I was beginning to like this little Matchless of modest performance, until those damned black clouds arrived, preceded by what started as a shower. The shower grew to rain and the rain to a full throttle downpour that had cars stopping at the roadside until the intensity of the vertical wet reduced. Common sense took over from bravado; I parked the G2 and took shelter in photographer Jim Davies’ car, hoping the extreme wet would relax a little; when a loud rattling on the roof confirmed that it was actually hail falling, a strategic decision was taken to stay in the dry. I thought of my Toucano Urbano overtrousers back home, as waterproof as any I’ve ever owned, but no good on the shelf when I was in damp and distant Northamptonshire.
When the downpour eventually eased the light was beginning to wane, so exciting action shots of the Matchless riding around the outside of cars (I wish!) were out of the question. It started first kick again, unaffected by the pouring rain and thumped back to Northants Classic Bikes to be dried out and cleaned, ready for its new owner to take it home. Because it was in fact sold, to a club member who fell for its good looks and wanted it to share space with his 650 twin. I’ll admit I was beginning to quite like the winsome little thing, with performance a little better than more popular models like BSA’s C15 but no match for Eastern invaders like Honda’s CB72 or Suzuki’s six-speed twin.

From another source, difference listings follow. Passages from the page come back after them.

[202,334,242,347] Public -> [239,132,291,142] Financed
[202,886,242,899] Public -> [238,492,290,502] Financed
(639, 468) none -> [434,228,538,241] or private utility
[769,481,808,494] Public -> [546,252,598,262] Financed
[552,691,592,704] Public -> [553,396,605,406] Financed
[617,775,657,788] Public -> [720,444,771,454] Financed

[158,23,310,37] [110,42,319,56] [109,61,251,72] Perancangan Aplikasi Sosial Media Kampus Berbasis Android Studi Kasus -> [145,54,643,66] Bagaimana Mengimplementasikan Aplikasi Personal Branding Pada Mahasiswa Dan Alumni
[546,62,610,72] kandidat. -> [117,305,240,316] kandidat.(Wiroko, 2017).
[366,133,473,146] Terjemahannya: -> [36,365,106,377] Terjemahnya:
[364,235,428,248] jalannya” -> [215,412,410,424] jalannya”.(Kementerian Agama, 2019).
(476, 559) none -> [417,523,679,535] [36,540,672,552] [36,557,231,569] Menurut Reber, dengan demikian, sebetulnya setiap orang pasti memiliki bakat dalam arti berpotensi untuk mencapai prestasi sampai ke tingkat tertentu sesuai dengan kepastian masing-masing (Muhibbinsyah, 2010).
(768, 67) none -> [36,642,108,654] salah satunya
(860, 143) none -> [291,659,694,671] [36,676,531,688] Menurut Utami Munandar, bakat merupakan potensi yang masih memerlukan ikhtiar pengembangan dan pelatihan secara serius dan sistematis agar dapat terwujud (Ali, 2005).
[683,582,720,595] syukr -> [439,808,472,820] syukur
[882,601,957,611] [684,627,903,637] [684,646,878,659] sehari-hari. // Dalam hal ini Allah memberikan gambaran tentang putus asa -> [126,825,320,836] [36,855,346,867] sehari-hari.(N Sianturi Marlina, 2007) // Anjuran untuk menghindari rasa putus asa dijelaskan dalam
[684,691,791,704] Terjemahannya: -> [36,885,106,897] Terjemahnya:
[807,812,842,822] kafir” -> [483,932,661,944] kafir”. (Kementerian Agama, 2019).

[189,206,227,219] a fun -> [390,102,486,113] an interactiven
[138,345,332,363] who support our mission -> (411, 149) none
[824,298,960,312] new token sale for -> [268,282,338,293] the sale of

Within a year of this G2 leaving the factory, Associated Motor Cycles had folded and the rescue of the factory had seen the range trimmed drastically, with the 250s amongst the first to be sacrificed on the alter of survival in a harsh world. Even as rarities in this classic conscious world they don’t attract a lot of support and are destined to forever play second fiddle to their more highly regarded heavyweight and old fashioned brothers. It’s rather cruel to suggest that AMC lightweights are living proof that you can’t fool all the people all the time, but that seems to be the lesson time has taught us.
I’m not as prejudiced as I was a year ago, but if you offered me a 1966 250 Ducati or Matchless, I’m afraid my patriotism still couldn’t be stretched that far.